George quoted Gordhan in his medium-term budget policy statement: “We have to address inefficiency, extravagance and waste in public administration, for trusteeship is at the heart of the contract between government and its citizens.”
A four-night stay at a five-star hotel in Washington for the Group of 20 summit in September 2009 cost a sizeable R35 000 while a six-night stay in October 2009 in Istanbul for International Monetary Fund and World Bank meetings cost R53 000.
A six-night stay in London for the Investec chief executive’s conference, investor road show and speaking engagements at Oxford and Cambridge cost R43 000 in November last year. Nene’s bill for three nights at a London hotel came to R36 000 in March this year for the Commonwealth conference.
It is probably a case of don’t do what I do, just as I say.
JSE-listed Comair, which in addition to its British Airways franchise also has South Africa’s oldest low-cost airline, kulula.com, and is estimated to have a 37 percent share of the domestic aviation market, was unusual until yesterday in having two joint chief executives.
Its financial director, Erik Venter, and Gidon Novick, who was responsible for starting kulula, took over on the retirement of Pieter van Hoven about four years ago. Since then, it has branched out into other activities, including a holiday booking operation, and the two divided these responsibilities between them.

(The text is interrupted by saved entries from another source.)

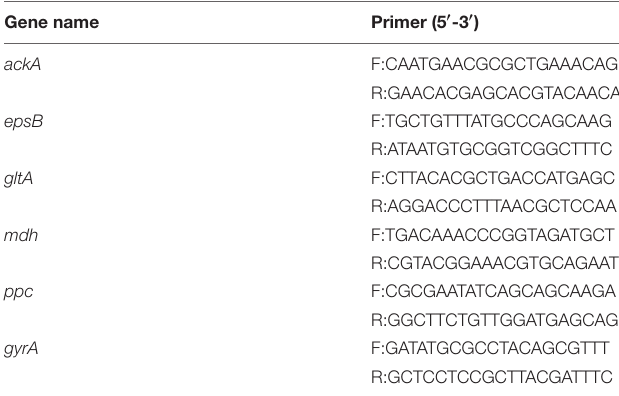
TABLE 1 | Specific primers for qRT-PCR of Bacillus aryabhattai SK1-7 solubilization-related genes. Gene name Primer (5 (cid:48) -3 (cid:48)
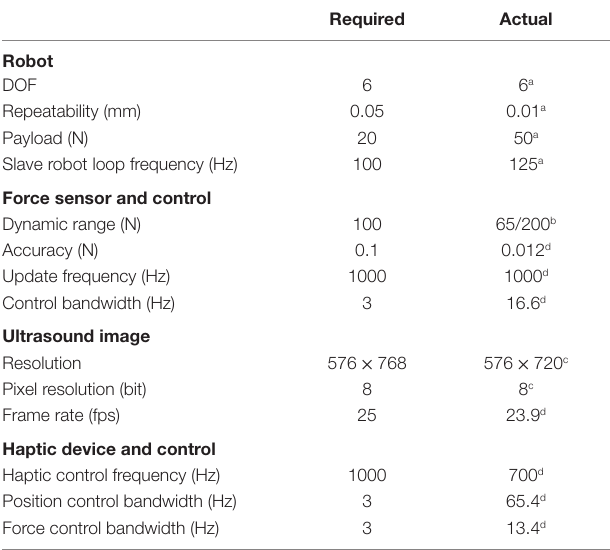
TaBle 5 | comparison of system requirements and actual properties.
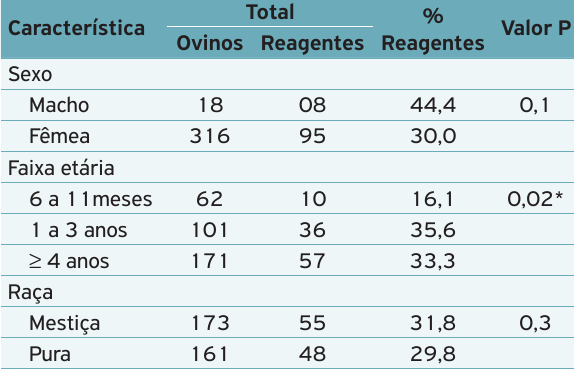
Tabela 2. Distribuição do número total de ovinos e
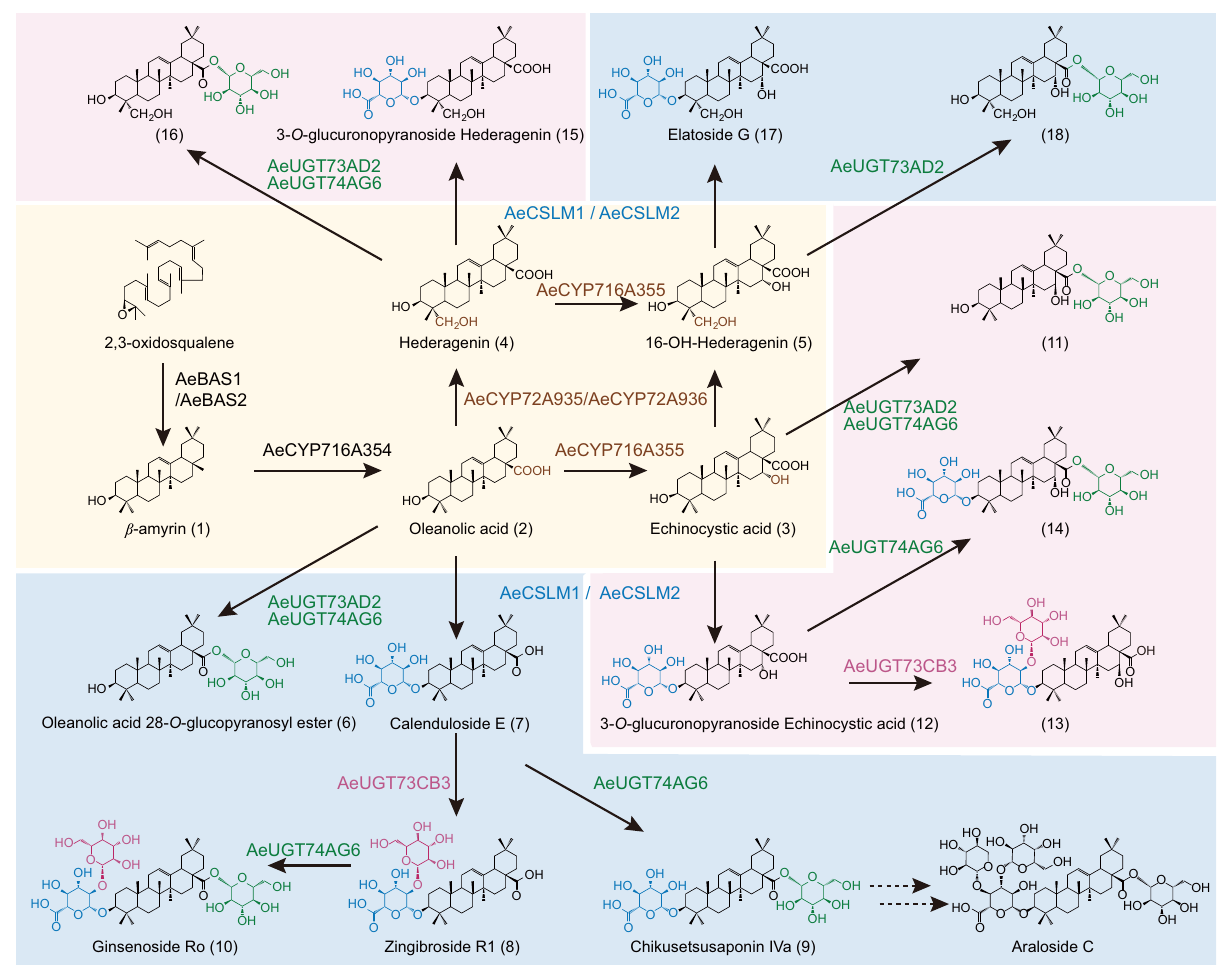
Fig. 7 Overview of araloside structures and their biosynthesis in A. elata . The light-yellow box indicates the cyclization of 2,3-oxidosqualene to β -amyrin and CYP-catalyzed hydroxylation of triterpenoids. The boxes in other colors represent the glycosylation of different triterpene backbones. Brown letters indicate hydroxylation reactions catalyzed by cytochrome P450 monooxygenases (P450s); blue letters indicate glycosylation reactions catalyzed by cellulose synthase-like glycosyltransferase (CSL); green letters indicate C28 glycosylation reactions catalyzed by UDP-dependent glycosyltransferases (UGTs); and purple letters indicate C3 – 2 glycosylation reactions catalyzed by UGTs. Reaction sites are indicated in the corresponding colors. Broken arrows indicate putative araloside biosynthesis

As airline costs rose and competition increased, the company has gone through an extensive restructuring and, according to Venter, its activities have become more integrated, making it difficult to separate them. So Novick has left to concentrate on new entrepreneurial activities, which yesterday he was not ready to discuss, although he will continue to act as a consultant to the airline.
Venter joined Comair 15 years ago as financial manager. Novick’s father, Dave Novick, joined Comair as an accountant in the 1960s. Chief executive Gidon Novick did not join the company immediately after qualifying as a chartered accountant, but took an MBA degree in the US and remained there for a time as a consultant, bringing back innovative ideas that were put into practice in Comair.
One of the latest innovations was to start an international operation, flying between Durban’s new King Shaka Airport and London, extending its British Airlines franchise.
But this has been put on hold indefinitely after a British Airways feasibility study. Venter pointed out yesterday that the present economic situation made it too risky.